Task to complete
Given the listing below, write out exactly the lines starting with the line that has "coffee cup: none" and going on through the line that has "dish sponge: none", both kept.

Exercise materials
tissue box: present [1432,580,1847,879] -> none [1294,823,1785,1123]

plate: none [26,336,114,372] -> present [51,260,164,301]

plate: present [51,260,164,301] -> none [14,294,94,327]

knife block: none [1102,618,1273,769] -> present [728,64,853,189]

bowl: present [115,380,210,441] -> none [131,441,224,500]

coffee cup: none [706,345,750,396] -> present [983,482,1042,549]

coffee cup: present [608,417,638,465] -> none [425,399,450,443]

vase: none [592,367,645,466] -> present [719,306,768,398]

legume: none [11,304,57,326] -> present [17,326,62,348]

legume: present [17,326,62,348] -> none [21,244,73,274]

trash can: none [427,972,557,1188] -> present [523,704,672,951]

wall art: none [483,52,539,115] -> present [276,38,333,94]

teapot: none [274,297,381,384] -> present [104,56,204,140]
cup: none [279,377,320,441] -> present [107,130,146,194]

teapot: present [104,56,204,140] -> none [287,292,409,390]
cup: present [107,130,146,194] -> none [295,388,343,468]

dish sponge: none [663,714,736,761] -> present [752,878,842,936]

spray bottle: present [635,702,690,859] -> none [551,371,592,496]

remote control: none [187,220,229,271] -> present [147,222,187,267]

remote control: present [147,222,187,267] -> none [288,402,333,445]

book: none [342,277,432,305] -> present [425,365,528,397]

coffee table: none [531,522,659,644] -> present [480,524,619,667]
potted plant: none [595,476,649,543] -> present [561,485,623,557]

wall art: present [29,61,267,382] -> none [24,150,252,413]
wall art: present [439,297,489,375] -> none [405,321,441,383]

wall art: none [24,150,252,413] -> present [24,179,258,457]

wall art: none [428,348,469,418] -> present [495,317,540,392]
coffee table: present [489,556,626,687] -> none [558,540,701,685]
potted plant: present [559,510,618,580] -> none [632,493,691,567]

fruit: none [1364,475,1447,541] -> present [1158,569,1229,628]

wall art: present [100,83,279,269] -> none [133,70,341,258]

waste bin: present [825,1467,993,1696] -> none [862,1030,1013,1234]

Answer to this problem
coffee cup: none [706,345,750,396] -> present [983,482,1042,549]

coffee cup: present [608,417,638,465] -> none [425,399,450,443]

vase: none [592,367,645,466] -> present [719,306,768,398]

legume: none [11,304,57,326] -> present [17,326,62,348]

legume: present [17,326,62,348] -> none [21,244,73,274]

trash can: none [427,972,557,1188] -> present [523,704,672,951]

wall art: none [483,52,539,115] -> present [276,38,333,94]

teapot: none [274,297,381,384] -> present [104,56,204,140]
cup: none [279,377,320,441] -> present [107,130,146,194]

teapot: present [104,56,204,140] -> none [287,292,409,390]
cup: present [107,130,146,194] -> none [295,388,343,468]

dish sponge: none [663,714,736,761] -> present [752,878,842,936]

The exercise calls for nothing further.